В конечном итоге я росла сама по себе, как сорняк, пробивающийся сквозь трещины в асфальте. Мой «задор», моя вечная прыгучесть и ум, который соседи называли опасным для ребенка, были моей защитной реакцией на эту вечную мерзлоту человеческих отношений. Если ты не двигаешься в Новой Республике — ты замерзаешь и становишься бетоном.
В один из дней, когда небо над горизонтом окрасилось в тревожный багровый цвет, предвещающий беду, отец ушёл на фронт. Он не прощался с матерью, не обнимал меня. Его уход был таким же механическим, как и всё в нашей жизни — без эмоций, без тепла.
Он молча застегнул портупею, проверил затвор автомата, отполированный до блеска его руками. Его движения были отточены годами службы, каждая деталь снаряжения лежала на своём месте. В его походке не было ни тревоги, ни волнения — только привычная твёрдость солдата, идущего на войну.
Я стояла в углу комнаты, прижавшись к холодной стене, и наблюдала за ним. В его глазах, обычно таких пустых и отстранённых, промелькнуло что-то новое — может быть, тень сожаления, или мне просто показалось?
Перед тем как выйти, он остановился в дверях. Его тень упала на пол, длинная и угрюмая, как и его служба. И тогда он произнёс свою последнюю фразу, единственную, в которой проступила человечность:
— Прощай, одуванчик… Держись земли, когда дует ветер.
Эти слова повисли в воздухе, словно пылинки в тусклом свете аварийного освещения. Они были странными для него — такими нежными, такими человечными. Но даже в них звучала его привычная сухость, его неспособность полностью открыться.
Я запомнила, как его фигура растворялась в полумраке коридора, как скрипнула металлическая дверь, как затихли его шаги по бетонному полу. И больше мы его не видели.
Позже я часто возвращалась мыслями к его словам. «Держись земли, когда дует ветер» — может быть, это было его запоздалое наставление? Или просто армейская мудрость, которую он когда-то услышал и запомнил? А может, это было единственное проявление заботы, на которое он был способен?
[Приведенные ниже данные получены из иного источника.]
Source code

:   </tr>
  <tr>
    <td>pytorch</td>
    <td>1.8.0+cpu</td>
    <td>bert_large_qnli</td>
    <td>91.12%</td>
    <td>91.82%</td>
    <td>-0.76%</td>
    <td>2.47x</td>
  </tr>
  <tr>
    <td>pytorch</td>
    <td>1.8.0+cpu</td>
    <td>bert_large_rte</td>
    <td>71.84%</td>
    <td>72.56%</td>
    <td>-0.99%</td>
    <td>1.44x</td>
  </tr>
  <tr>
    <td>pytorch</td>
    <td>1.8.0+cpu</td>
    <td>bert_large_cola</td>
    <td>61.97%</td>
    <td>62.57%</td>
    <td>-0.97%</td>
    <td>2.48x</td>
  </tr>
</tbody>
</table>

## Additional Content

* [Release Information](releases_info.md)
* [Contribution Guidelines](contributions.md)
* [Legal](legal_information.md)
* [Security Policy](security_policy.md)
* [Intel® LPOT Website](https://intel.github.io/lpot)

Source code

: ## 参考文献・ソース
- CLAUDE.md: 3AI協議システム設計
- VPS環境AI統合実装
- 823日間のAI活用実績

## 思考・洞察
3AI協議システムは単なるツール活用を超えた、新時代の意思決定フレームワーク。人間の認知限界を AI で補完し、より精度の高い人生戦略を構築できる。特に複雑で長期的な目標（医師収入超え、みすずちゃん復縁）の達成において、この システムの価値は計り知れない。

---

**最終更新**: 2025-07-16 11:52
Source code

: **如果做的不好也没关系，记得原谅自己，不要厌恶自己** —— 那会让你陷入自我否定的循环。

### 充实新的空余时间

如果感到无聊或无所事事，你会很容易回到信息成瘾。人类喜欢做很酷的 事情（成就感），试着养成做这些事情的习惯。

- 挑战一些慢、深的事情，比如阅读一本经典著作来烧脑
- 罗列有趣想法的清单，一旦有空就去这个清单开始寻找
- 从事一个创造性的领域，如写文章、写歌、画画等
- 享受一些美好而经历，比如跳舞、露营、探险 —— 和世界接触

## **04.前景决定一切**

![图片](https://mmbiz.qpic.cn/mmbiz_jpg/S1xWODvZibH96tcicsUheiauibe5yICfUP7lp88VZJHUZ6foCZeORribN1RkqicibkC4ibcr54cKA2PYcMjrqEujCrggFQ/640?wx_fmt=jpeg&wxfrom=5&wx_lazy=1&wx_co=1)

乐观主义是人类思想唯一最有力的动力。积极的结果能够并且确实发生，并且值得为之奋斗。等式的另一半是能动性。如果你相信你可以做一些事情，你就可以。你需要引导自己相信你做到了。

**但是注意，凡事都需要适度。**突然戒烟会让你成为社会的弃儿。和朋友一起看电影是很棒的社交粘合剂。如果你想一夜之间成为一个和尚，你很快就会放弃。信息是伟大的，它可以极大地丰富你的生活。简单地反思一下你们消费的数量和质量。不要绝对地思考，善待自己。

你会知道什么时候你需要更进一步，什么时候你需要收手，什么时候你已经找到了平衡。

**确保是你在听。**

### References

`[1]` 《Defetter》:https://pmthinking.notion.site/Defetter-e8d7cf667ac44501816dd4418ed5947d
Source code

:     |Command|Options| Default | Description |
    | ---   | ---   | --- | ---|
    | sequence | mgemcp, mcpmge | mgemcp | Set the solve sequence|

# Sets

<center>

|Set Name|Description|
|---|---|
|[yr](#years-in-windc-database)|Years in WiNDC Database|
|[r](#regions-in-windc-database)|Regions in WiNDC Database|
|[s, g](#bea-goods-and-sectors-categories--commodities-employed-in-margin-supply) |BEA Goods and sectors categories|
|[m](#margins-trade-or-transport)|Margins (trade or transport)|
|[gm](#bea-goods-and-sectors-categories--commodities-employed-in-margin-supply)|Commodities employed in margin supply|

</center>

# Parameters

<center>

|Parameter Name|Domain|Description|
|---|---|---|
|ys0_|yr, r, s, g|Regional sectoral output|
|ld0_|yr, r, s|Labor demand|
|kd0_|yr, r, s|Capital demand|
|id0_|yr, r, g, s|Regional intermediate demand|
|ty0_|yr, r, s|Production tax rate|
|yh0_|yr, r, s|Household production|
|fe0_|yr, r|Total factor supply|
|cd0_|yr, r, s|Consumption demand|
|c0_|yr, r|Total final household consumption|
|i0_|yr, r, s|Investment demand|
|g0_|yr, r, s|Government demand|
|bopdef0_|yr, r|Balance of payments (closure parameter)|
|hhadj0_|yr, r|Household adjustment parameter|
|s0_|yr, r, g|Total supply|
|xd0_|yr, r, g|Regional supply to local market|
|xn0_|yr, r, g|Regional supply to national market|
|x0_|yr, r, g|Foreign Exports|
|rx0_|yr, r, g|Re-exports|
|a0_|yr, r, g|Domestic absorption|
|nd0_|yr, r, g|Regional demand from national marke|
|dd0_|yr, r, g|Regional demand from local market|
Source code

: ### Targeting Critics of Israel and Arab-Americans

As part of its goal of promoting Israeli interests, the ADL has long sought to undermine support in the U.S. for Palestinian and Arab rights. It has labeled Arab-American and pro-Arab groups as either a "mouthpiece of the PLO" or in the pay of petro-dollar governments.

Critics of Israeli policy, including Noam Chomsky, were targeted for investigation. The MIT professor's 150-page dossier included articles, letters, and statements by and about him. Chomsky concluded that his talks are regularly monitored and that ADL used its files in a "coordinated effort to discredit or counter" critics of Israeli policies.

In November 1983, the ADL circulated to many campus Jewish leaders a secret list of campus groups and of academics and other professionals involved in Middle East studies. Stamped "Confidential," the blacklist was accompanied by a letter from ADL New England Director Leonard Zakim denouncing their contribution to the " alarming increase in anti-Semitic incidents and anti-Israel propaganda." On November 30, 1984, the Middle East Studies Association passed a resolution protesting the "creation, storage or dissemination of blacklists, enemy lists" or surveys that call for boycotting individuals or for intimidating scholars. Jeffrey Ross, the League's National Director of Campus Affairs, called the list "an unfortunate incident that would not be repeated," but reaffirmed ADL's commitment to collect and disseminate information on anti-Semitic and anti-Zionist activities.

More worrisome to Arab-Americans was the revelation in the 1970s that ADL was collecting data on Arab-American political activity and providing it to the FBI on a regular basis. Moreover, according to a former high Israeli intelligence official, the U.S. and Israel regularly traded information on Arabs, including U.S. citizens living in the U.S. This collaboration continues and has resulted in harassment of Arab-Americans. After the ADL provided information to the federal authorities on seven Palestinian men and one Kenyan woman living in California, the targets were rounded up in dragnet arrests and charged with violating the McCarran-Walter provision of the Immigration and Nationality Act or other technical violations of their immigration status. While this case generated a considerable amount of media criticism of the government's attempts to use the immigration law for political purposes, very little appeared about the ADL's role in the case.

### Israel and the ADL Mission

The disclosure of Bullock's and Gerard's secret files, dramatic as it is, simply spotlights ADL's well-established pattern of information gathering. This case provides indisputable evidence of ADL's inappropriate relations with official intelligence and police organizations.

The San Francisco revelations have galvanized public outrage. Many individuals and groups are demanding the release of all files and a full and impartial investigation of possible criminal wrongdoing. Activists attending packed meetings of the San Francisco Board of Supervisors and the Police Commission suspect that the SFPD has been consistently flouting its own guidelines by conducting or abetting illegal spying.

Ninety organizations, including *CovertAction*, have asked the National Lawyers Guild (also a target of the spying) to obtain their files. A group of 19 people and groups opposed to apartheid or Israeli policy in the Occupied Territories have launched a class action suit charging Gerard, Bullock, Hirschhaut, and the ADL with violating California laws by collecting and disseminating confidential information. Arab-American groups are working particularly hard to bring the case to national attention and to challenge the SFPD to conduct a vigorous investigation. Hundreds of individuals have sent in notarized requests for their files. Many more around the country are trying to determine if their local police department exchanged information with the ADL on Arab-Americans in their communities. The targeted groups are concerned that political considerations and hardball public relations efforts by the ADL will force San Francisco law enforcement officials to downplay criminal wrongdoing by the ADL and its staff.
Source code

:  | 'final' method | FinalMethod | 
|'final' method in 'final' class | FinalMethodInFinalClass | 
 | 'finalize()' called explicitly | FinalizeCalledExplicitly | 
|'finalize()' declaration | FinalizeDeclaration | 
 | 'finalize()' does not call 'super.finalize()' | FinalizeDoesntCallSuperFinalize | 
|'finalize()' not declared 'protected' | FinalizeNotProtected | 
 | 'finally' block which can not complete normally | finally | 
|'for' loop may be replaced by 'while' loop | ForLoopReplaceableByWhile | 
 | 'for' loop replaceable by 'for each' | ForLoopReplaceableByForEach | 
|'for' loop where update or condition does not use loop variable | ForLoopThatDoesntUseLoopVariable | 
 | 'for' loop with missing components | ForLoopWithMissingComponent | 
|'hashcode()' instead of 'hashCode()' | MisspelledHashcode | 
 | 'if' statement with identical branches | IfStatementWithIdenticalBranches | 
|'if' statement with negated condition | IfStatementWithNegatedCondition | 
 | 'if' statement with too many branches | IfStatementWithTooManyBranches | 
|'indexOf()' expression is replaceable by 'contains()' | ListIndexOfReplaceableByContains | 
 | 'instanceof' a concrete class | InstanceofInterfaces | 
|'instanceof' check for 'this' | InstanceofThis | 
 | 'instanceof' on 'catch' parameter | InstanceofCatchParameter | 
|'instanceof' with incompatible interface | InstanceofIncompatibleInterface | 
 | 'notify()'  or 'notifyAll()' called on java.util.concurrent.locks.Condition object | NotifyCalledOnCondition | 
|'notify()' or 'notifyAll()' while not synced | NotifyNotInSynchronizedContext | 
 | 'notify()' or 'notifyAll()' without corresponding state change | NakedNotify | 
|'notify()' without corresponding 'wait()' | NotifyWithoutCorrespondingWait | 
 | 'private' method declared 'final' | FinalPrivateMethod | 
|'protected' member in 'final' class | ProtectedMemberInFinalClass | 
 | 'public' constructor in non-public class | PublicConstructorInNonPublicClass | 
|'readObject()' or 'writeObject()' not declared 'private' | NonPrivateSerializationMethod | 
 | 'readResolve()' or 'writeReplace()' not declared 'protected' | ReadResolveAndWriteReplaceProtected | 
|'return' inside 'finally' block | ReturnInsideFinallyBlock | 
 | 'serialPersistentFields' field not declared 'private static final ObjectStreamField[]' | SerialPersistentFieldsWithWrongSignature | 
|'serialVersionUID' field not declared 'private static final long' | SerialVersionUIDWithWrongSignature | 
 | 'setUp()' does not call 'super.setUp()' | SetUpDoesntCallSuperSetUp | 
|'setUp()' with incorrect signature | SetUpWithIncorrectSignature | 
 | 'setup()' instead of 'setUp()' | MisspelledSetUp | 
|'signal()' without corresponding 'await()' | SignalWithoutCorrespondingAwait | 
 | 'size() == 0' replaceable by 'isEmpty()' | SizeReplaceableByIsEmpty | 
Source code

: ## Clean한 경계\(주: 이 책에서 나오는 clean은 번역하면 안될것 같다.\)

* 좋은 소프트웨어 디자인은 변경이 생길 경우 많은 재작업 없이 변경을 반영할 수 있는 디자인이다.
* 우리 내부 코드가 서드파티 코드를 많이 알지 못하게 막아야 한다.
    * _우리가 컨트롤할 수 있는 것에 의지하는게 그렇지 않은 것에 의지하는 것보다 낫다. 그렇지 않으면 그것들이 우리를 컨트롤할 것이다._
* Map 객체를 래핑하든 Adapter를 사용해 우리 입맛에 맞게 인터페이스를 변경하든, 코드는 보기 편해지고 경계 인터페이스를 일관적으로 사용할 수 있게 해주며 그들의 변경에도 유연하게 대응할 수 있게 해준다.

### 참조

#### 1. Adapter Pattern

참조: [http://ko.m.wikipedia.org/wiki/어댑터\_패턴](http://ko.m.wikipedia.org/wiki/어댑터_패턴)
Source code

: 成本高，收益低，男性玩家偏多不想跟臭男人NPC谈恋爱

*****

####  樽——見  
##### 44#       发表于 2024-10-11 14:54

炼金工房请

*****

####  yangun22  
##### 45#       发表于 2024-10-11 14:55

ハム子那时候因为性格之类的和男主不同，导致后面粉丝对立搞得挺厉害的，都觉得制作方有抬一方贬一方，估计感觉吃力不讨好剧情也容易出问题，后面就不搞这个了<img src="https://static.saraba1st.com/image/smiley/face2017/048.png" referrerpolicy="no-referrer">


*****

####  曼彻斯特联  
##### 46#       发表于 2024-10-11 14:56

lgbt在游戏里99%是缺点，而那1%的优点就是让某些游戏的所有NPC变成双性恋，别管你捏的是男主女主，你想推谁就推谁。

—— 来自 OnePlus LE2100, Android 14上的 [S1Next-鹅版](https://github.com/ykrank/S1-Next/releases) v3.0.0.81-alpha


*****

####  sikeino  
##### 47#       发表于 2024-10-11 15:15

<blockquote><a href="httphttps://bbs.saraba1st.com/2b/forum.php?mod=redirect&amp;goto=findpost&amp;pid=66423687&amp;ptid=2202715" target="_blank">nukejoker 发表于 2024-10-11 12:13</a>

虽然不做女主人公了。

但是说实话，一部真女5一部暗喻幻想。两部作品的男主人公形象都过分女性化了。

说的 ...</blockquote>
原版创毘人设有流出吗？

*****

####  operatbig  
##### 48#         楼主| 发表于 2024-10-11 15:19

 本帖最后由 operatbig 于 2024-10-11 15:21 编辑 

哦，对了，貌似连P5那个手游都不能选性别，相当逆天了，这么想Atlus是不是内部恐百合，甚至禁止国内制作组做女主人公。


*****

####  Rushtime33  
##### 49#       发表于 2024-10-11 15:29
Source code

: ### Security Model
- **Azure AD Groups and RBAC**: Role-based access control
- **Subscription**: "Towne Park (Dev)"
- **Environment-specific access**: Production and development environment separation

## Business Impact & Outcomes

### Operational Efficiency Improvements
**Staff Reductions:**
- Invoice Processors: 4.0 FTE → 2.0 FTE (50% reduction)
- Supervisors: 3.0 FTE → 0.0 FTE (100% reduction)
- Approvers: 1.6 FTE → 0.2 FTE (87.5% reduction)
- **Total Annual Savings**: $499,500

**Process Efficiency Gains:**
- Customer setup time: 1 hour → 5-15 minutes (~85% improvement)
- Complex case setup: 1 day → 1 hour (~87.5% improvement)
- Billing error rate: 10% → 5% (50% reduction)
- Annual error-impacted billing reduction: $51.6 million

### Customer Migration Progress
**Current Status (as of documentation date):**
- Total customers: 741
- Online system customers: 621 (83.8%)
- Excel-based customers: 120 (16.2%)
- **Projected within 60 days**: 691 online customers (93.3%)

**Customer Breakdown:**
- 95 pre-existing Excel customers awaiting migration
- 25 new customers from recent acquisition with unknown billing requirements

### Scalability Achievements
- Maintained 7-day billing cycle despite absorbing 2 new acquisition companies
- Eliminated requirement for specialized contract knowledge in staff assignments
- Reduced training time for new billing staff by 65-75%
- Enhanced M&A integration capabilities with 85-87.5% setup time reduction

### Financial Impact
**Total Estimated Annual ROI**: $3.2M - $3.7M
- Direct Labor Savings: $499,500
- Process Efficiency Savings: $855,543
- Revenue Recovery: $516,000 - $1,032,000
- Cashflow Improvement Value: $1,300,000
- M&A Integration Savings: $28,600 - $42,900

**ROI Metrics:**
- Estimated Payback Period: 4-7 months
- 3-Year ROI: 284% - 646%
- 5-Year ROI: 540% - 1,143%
В его уходе было что-то окончательное, необратимое. Словно вместе с ним из нашей жизни ушла последняя надежда на тепло, на человечность, на что-то настоящее. Остались только бетон, система и бесконечные правила, по которым мы должны были жить.
И только эти странные слова, единственное проявление его отцовской любви, остались со мной как напоминание о том, что даже в самом холодном человеке может проснуться что-то человеческое.
Смерть отца пришла к нам не с плачем, а с казенным предписанием. Новая Республика не оплакивала своих защитников — она просто оптимизировала ресурсы. Через два дня после того, как серая бумага с печатью легла на наш холодный стол, в ячейку пришли двое из ведомства расселения.
— Гражданка, — бесстрастно произнес старший, сверяясь со своими бумагами. — Погибший рядовой Брикс больше не обеспечивает вам право на квадратные метры в капитальном корпусе Хайло. Комната переходит в фонд прибывающих специалистов снабжения. У вас два часа на освобождение площади.
Мать даже не вздрогнула. Она молча начала складывать наши немногочисленные вещи — пару сменных роб, железные кружки и старое одеяло — в брезентовый мешок. Ее лицо оставалось все таким же гипсовым, неживым. Она не спорила, не умоляла. Жаловаться системе Новой Республики — все равно что кричать на скалу в надежде, что она подвинется.
Нас выселили за оборонительный периметр, туда, где стены форта истончались и превращались в ржавую колючую проволоку. Здесь, на самой границе с Пустошью, раскинулся палаточный городок — огромный, смердящий лагерь для вдов, калек и тех, кого Республика посчитала отработанным материалом.
Это был мир изорванного брезента, гнилой резины и вечного страха. Палатки стояли вплотную друг к другу, образуя лабиринт уродливых серых холмов на голом щебне. Здесь не было карточек на чистую воду — её приходилось выменивать на вещи у патрульных или собирать грязный конденсат с брезентовых крыш.
Я сидела у входа в нашу новую палатку, поджав под себя ноги. Ветер пустыни, свободный и злой, трепал мои светлые волосы, забивая рот мелкой гранитной крошкой. Я смотрела на лагерь, где сотни таких же брошенных людей копошились в грязи, и в моей шестилетней голове рождалась первая, взрослая философия.
«Республика строит стены не для того, чтобы защитить нас, — думала я, разглядывая далекие бетонные башни форта Хайло. — Она строит их, чтобы не видеть тех, кого она сломала. Если ты сильный — ты внутри. Если ты остался один — ты становишься грязью под ее колесами».
Мать сидела внутри палатки, в полумраке, тупо глядя на свои руки.
— Мама, — тихо позвала я, и мой голос прозвучал непривычно звонко в этой удушливой тишине. — Мы теперь всегда будем жить здесь?
Она медленно повернула голову. Ее глаза были пустыми, как выбитые стекла заброшенных зданий.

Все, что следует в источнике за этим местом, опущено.